Impedance Matching: Enabling an RL-Based Running Jump in a Quadruped Robot
Neil Guan, Shangqun Yu, Shifan Zhu, Donghyun Kim
TL;DR
This work tackles the sim-to-real gap in RL-driven quadruped locomotion by introducing impedance matching, a frequency-domain synchronization framework that aligns simulated actuator dynamics with real-world behavior. Using chirp-based frequency-response analysis and Bode-plot alignment, the authors derive simulation gains and dynamics-randomization ranges that enable safe transfer, while preserving dynamic capabilities such as walking, running, and jumping. A multi-task RL policy is trained with Net2Net-inspired behavior expansion, evaluated on a Mini Cheetah Vision platform, and demonstrates stable omnidirectional running and substantial forward, backward, and lateral jumps, achieving up to 55 cm gaps and 38 cm heights (with a center-of-mass jump distance approaching 96 cm).
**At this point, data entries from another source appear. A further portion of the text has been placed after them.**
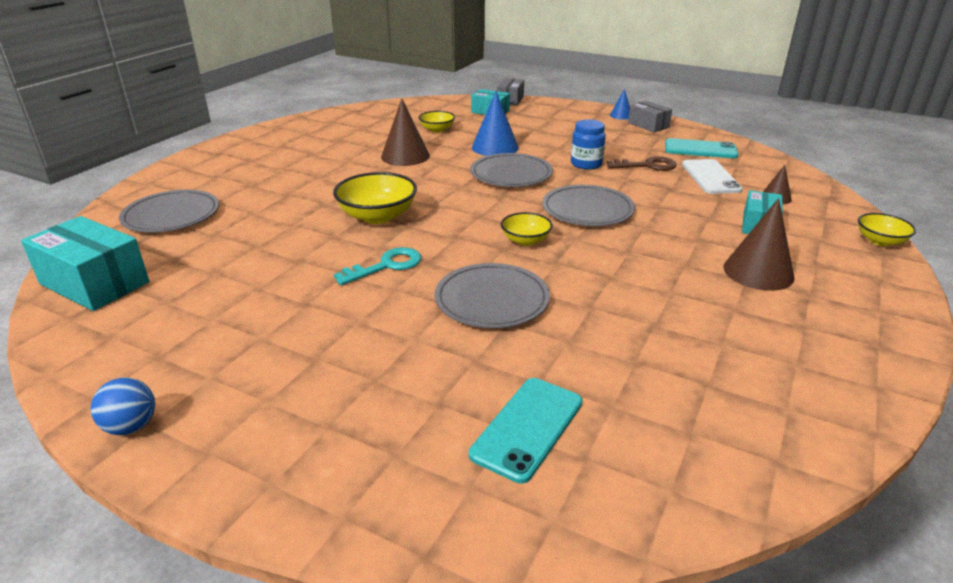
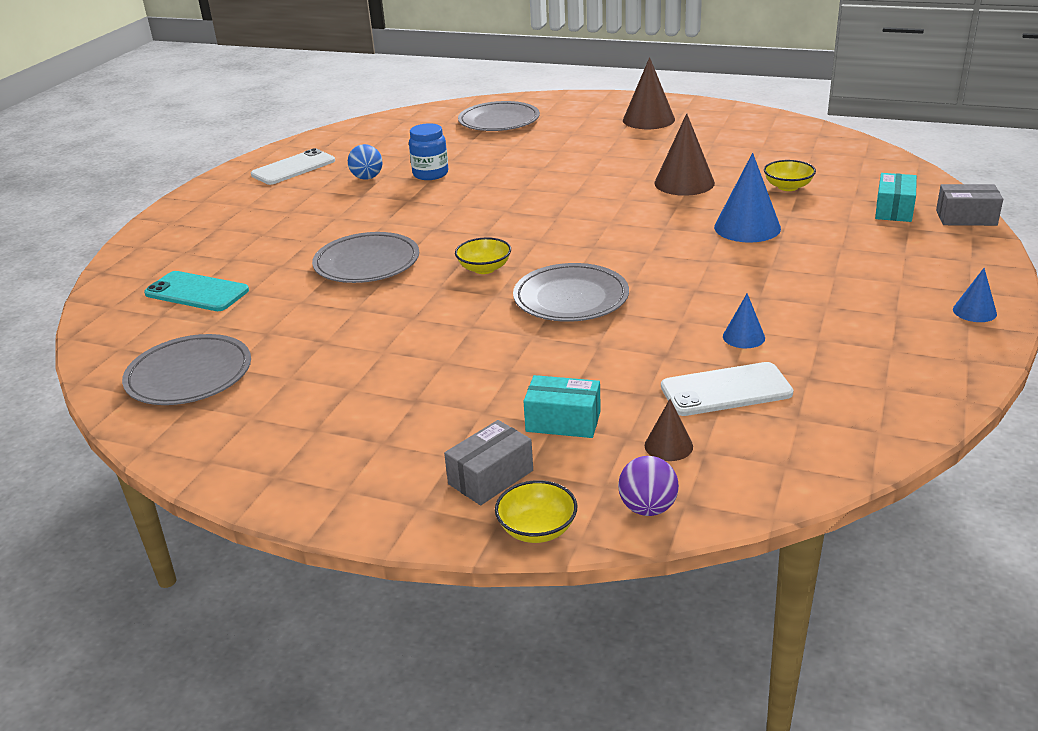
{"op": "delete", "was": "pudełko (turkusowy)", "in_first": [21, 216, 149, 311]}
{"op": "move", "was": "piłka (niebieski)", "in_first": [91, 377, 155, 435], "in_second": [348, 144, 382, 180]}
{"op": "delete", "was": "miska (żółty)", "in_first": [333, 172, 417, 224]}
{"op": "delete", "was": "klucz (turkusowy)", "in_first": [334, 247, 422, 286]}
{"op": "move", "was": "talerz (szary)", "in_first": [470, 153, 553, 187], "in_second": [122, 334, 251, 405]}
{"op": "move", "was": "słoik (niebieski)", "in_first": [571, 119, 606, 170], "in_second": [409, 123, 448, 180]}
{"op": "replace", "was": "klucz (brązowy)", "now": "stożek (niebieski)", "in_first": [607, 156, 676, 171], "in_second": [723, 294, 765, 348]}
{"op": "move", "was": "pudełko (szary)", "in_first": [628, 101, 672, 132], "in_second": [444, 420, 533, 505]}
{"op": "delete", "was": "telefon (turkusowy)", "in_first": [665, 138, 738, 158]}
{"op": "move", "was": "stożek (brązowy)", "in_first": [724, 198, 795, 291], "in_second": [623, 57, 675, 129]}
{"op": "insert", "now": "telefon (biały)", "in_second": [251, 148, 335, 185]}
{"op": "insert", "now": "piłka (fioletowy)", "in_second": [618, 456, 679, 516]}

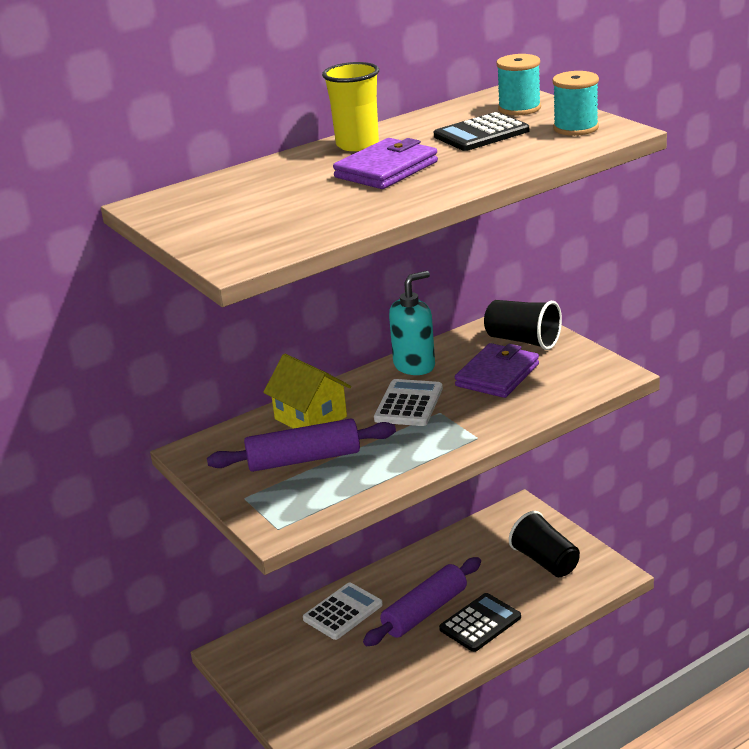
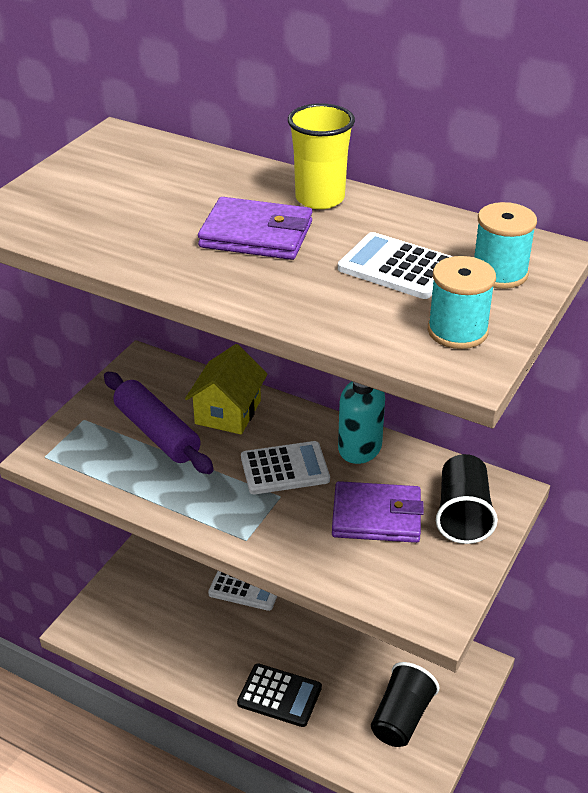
{"op": "delete", "was": "wałek do ciasta (fioletowy)", "in_first": [363, 557, 481, 646]}
{"op": "recolor", "was": "kalkulator (czarny)", "now": "kalkulator (biały)", "in_first": [434, 112, 529, 151], "in_second": [338, 232, 453, 299]}

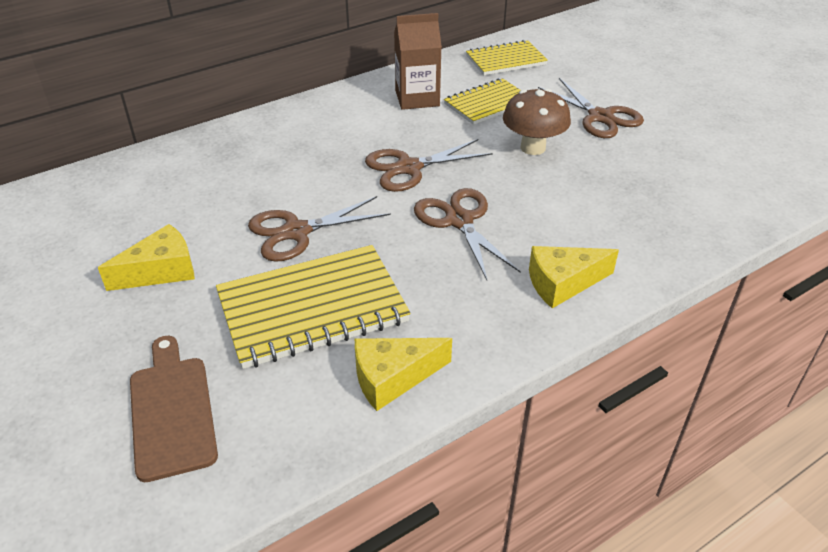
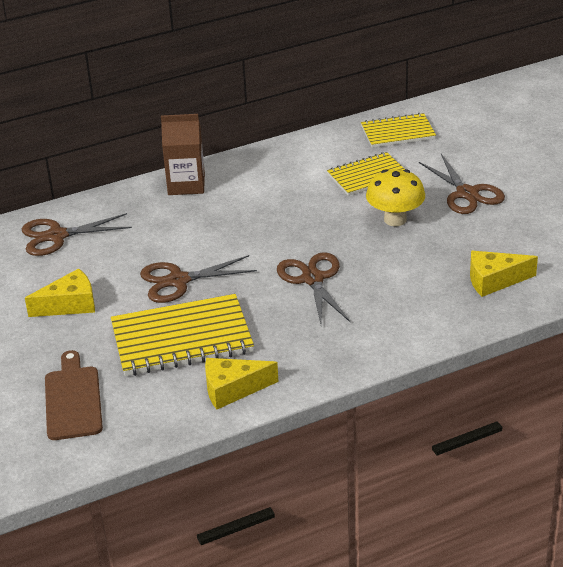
{"op": "move", "was": "nożyczki (brązowy)", "in_first": [365, 139, 493, 192], "in_second": [22, 213, 132, 256]}
{"op": "move", "was": "karton mleka (brązowy)", "in_first": [394, 13, 442, 110], "in_second": [161, 114, 205, 195]}
{"op": "recolor", "was": "grzyb (brązowy)", "now": "grzyb (żółty)", "in_first": [503, 89, 571, 155], "in_second": [366, 169, 425, 226]}
{"op": "move", "was": "ser (żółty)", "in_first": [529, 246, 619, 308], "in_second": [470, 251, 538, 297]}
The approach reduces the sim-to-real gap, provides principled guidelines for domain randomization, and delivers a real-world policy that performs near hardware-limited performance, signaling practical impact for dynamic legged robotics.
Abstract
Replicating the remarkable athleticism seen in animals has long been a challenge in robotics control. Although Reinforcement Learning (RL) has demonstrated significant progress in dynamic legged locomotion control, the substantial sim-to-real gap often hinders the real-world demonstration of truly dynamic movements. We propose a new framework to mitigate this gap through frequency-domain analysis-based impedance matching between simulated and real robots. Our framework offers a structured guideline for parameter selection and the range for dynamics randomization in simulation, thus facilitating a safe sim-to-real transfer. The learned policy using our framework enabled jumps across distances of 55 cm and heights of 38 cm. The results are, to the best of our knowledge, one of the highest and longest running jumps demonstrated by an RL-based control policy in a real quadruped robot. Note that the achieved jumping height is approximately 85% of that obtained from a state-of-the-art trajectory optimization method, which can be seen as the physical limit for the given robot hardware. In addition, our control policy accomplished stable walking at speeds up to 2 m/s in the forward and backward directions, and 1 m/s in the sideway direction.